§ **Tasks to complete**:
#1 Duplicate the passage of the Chinese character search tutorial between "Ma’s (2016) semantic" and "available semantic types.", inclusive.
#2 Extend the Chinese character search tutorial past its final sentence with the next portion, staying in the same style.

§ **Source extract**:
####

Either `compo` or `idc` could be left out if a more abstract search
pattern is preferred. For instance, if the shape (`idc`) and the
position (`pos`) are not of interest, these attributes could be left
out.

In [None]:
cql = '''
[compo="木"]
'''
get_first_n(cql, 5)

[<Concord 梅。楥，柜{枊}。栩，杼。>,
 <Concord 。讀若過。{枊}：馬柱。从>,
 <Concord 繫其頸著馬{枊}，五葬反。>,
 <Concord 其甲冑、干{楯}也；钁鍤、>,
 <Concord 句踐也以甲{楯}三千，棲於>]

If one is interested only in the shape of the character, `idc` could be
specified while all other attributes could be left out.

In [None]:
cql = '''
[idc="encl"] [idc="encl"]
'''
get_first_n(cql, 5)

[<Concord 岸崩。始置{圃囿}署，以宦者>,
 <Concord 曰：「請以{國因}。」故曰可>,
 <Concord 天子東出其{國四}十六里而壇>,
 <Concord 入{國四}旬，五行九>,
 <Concord 君約，破趙{國因}封二子者各>]

### Radical Semantic Type

Ma’s (2016) semantic type classification of Kangxi Radicals is also
incorporated in *hgct*’s search function. Use the attribute `semtag` to
specify a radical semantic type. Refer to @tbl:ma2016-radical for the 22
available semantic types.

In [None]:
cql = '''
[semtag="植物"] [semtag="植物"]
'''
get_first_n(cql, 5)

[<Concord 。且夫山不{槎蘗}，澤不伐夭>,
 <Concord 彘有艽莦，{槎櫛}堀虛，連比>,
 <Concord 則從行獵，{槎桎}拔，失鹿，>,
 <Concord 。冒甯柘，{槎棘}枳，窮浚谷>,
 <Concord 嶽之山，多{枳棘}剛木。有獸>]

## Search by Phonetic Properties

*hgct* also provides searching the corpus with sound properties. The
sound properties are defined according to the data from two
system—Guanyun 廣韻 (Middle Chinese) and Chinese Dictionary compiled by
the Ministry of Education (MOE) in Taiwan (Mandarin).

####

§ **Dataset entries**:
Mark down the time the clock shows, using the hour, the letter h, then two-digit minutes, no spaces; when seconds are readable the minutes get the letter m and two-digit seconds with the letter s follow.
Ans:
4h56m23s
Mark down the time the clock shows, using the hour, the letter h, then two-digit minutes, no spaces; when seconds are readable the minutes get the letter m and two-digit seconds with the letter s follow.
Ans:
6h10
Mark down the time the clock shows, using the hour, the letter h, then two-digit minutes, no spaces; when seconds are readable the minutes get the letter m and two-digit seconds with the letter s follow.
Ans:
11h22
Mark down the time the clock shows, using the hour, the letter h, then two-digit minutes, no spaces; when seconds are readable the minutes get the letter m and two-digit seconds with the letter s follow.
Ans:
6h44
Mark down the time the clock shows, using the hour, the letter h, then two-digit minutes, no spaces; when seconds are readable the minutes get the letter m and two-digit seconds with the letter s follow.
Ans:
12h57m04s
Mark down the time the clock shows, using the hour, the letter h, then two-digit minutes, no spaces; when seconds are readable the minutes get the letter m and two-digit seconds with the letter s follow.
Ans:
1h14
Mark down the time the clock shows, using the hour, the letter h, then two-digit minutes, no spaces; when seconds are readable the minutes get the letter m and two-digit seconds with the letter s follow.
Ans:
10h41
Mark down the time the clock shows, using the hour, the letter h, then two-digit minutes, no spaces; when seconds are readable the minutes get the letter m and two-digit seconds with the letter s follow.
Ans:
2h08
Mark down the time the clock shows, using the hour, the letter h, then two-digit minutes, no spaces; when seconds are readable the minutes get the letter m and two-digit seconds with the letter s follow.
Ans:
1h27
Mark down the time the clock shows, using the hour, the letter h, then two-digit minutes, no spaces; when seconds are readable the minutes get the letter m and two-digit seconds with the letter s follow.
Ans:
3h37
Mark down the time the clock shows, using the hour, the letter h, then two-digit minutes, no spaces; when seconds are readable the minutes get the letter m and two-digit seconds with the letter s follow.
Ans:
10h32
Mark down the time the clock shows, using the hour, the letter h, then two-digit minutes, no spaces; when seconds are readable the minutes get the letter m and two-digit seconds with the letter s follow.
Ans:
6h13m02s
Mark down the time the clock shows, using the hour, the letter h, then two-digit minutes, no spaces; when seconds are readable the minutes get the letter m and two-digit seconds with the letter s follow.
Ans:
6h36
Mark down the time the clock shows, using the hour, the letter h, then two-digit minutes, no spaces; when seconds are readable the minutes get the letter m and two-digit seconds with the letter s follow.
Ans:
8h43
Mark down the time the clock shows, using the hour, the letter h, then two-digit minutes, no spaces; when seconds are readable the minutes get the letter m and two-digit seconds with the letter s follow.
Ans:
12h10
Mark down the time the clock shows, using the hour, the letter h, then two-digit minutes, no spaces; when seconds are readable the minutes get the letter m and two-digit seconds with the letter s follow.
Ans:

####

§ **Results**:
#1
Ma’s (2016) semantic type classification of Kangxi Radicals is also
incorporated in *hgct*’s search function. Use the attribute `semtag` to
specify a radical semantic type. Refer to @tbl:ma2016-radical for the 22
available semantic types.

#2
In [None]:
c.cql_attrs['CharPhonetic']

{'moe': ['phon', 'tone', 'tp', 'sys="moe"'],
 '廣韻': ['攝', '聲調', '韻母', '聲母', '開合', '等第', 
         '反切', '拼音', 'IPA', 'sys="廣韻"']
}

### Mandarin (based on 萌典)

In [None]:
cql = '''
[phon="ㄨㄥ" & tone="1" & sys="moe"]
'''
get_first_n(cql, 5)

[<Concord 」耳邊不斷{嗡}嗡的縈繞著>,
 <Concord 耳邊不斷嗡{嗡}的縈繞著類>,
 <Concord 哭泣不秩聲{翁}，縗絰垂涕>,
 <Concord ，黑文而赤{翁}，名曰櫟，>,
 <Concord 發猛，塤篪{翁}博，瑟易良>]

In [None]:
cql = '''
[phon="^p" & tp="ipa" & sys="moe"] [phon="^p" & tp="ipa" & sys="moe"]
'''
get_first_n(cql, 5)

[<Concord 大禍或遭流{炮波}及。我們步>,
 <Concord 牀版也。从{片扁}聲。讀若邊>,
 <Concord 如看推理名{片般}，由姐妹的>,
 <Concord 了進來，一{片片}綠油油的田>,
 <Concord 好高哇！一{片片}的竹葉，好>]

### Middle Chinese (based on 廣韻)

In [None]:
cql = '''
[韻母="東" & 聲調="平" & sys="廣韻"]
'''
get_first_n(cql, 5)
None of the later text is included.